Les récentes actualités liées au mouvement de protestation des universitaires et étudiants m'ont fait revenir à une réflexion dont j'avais envie de parler ici.
Parmi les réformes contestées, une mesure en particulier a attiré mon attention. Celle qui prévoit la modulation des heures d'enseignement en fonction des évaluations régulières des performances dans les recherches. Pour simplifier, si un chercheur n'est pas bien évalué dans ces recherches, il aura une charge d'enseignement plus importante. Il existe de nombreuses réactions publiées ci et là mais elles sont le plus souvent orientées, je trouve, et donnent une interprétation de la réforme et non les faits précis. C'est peut être le reproche que je ferais au milieu universitaire: rendre le débat trop passionnel. Il devient à force difficile de se faire sa propre idée. Il faut dire qu'il n'est pas très simple de trouver les textes d'origine des réformes. Je pars de ce que j'ai trouvé dans un dossier ici.

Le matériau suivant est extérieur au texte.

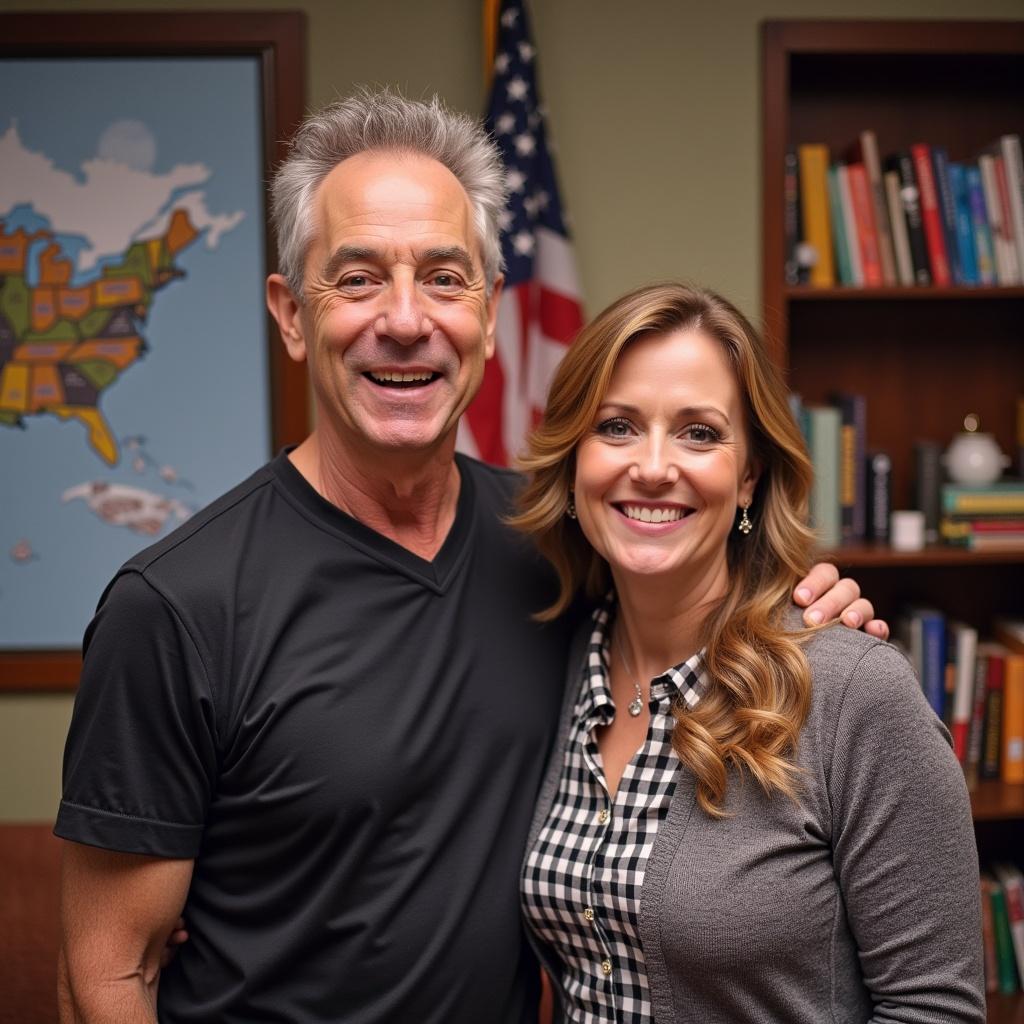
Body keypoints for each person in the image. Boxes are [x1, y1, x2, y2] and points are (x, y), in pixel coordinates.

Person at [55, 92, 883, 1024]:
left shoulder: (562, 547)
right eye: (357, 279)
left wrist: (810, 615)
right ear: (291, 316)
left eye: (445, 279)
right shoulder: (175, 606)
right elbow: (108, 974)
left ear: (490, 316)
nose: (406, 321)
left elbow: (696, 598)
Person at [512, 281, 984, 1023]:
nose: (655, 466)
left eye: (699, 433)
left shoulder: (853, 693)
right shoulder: (559, 660)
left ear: (749, 479)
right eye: (617, 427)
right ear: (574, 462)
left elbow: (936, 1009)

Ce qui pose problème aux nombreux chercheurs ce n'est pas tellement le fait de moduler les services d'enseignement et de la recherche, que la procédure prévue pour cela et surtout le pouvoir du président de l'université dans cette décision. Pourquoi cette crainte? Est ce qu'elle reflète la peur de voir les conflits d'intérêt, les pressions politiques et budgétaires influencer la décision d'un président d'université et donc les carrières des chercheurs? D'une certaine façon tous ces facteurs sont déjà présents dans les universités, comme partout. On peut supposer qu'une procédure de prise de décision plus collective concernant l'attribution des charges de service aux enseignants-chercheurs en limiterait les effets, mais je ne pense pas que ça change grand chose.
Il y a aussi la crainte que les allègements de charge d'enseignement accordés aux uns seront forcément compensés par des heures en plus imposées aux autres. D'où la mise en concurrence, qui peut s'avérer malsaine, entre les collègues d'une même université. Ce problème n'aura à mon avis aucune solution, si l'on continue à s'obstiner à raisonner de façon purement comptable, en enlevant quelques heures par ci et en ajoutant par là. En particulier, si l'on continue à maintenir un seul statut possible, celui d'enseigant-chercheur. Les besoins d'enseignement et d'encadrement des universités sont de toutes façons trop élevés pour croire qu'on peut les combler avec la seule modulation des charges.
Pourquoi ne pas admettre que l'université a aussi besoin d'enseignants? Enseignants tout court. Que la mission d'enseignement qui correspond véritablement au statut d'enseignant-chercheur est celle de la transmission des fruits de leurs recherches, de la formation des étudiants qui peut être pourront poursuivre un jour leurs travaux. Mais il n'y a pas que cela dans l'université. Les deux premières années de licence sont les plus cruciales pour le choix d'une orientation future et la réussite de tout le parcours. On y voit des taux de réussite très faibles et les enseignants-chercheurs impliqués dans les programmes de ces deux années de plus en plus débordés. Il s'agit souvent de cours de fondamentaux, qui pour les enseignants chercheurs représentent souvent une routine car les sujets abordés sont loin de leurs recherches du moment. Pourquoi ne pas envisager de confier ces cours de base à ceux qui auront un statut spécifique : celui d'enseignant, dont le rôle sera d'encadrer d'avantage, de s'occuper de la conception des supports pédagogiques, d'organisation des enseignements, en plus des cours eux mêmes. Cela déchargerait aussi les enseignants-chercheurs de quelques tâches administratives liées aux enseignements qui représentent un poids considérable et non comptabilisé dans les différentes lois.
On peut opposer à cette idée le principe qui veut que la qualité d'enseignements universitaire dépend absolument de l'activité de recherches menées en parallèle. Je ne suis pas d'accord. D'abord parce que dans l'opinion, l'application de ce dogme est très dissymétrique. On accepte plus facilement, avec un sourire de compréhension, qu'un brillant chercheur soit un mauvais pédagogue. Mais on ne veut pas admettre qu'un bon prof d'université puisse ne pas être un chercheur actif. Et pourquoi? Parce que'on ne veut pas admettre qu'il y a un véritable savoir faire de professeur, qu'un enseignant dans le supérieur doit avoir une connaissance pédagogique en plus de la maîtrise des sujets scientifiques qu'il enseigne. Pourquoi le fait d'avoir fait un doctorat (et donc preuve d'un certain niveau de maîtrise scientifique) et une formation pédagogique ne pourrait pas être un bon bagage pour mener à bien une carrière d'enseignant dans l'université?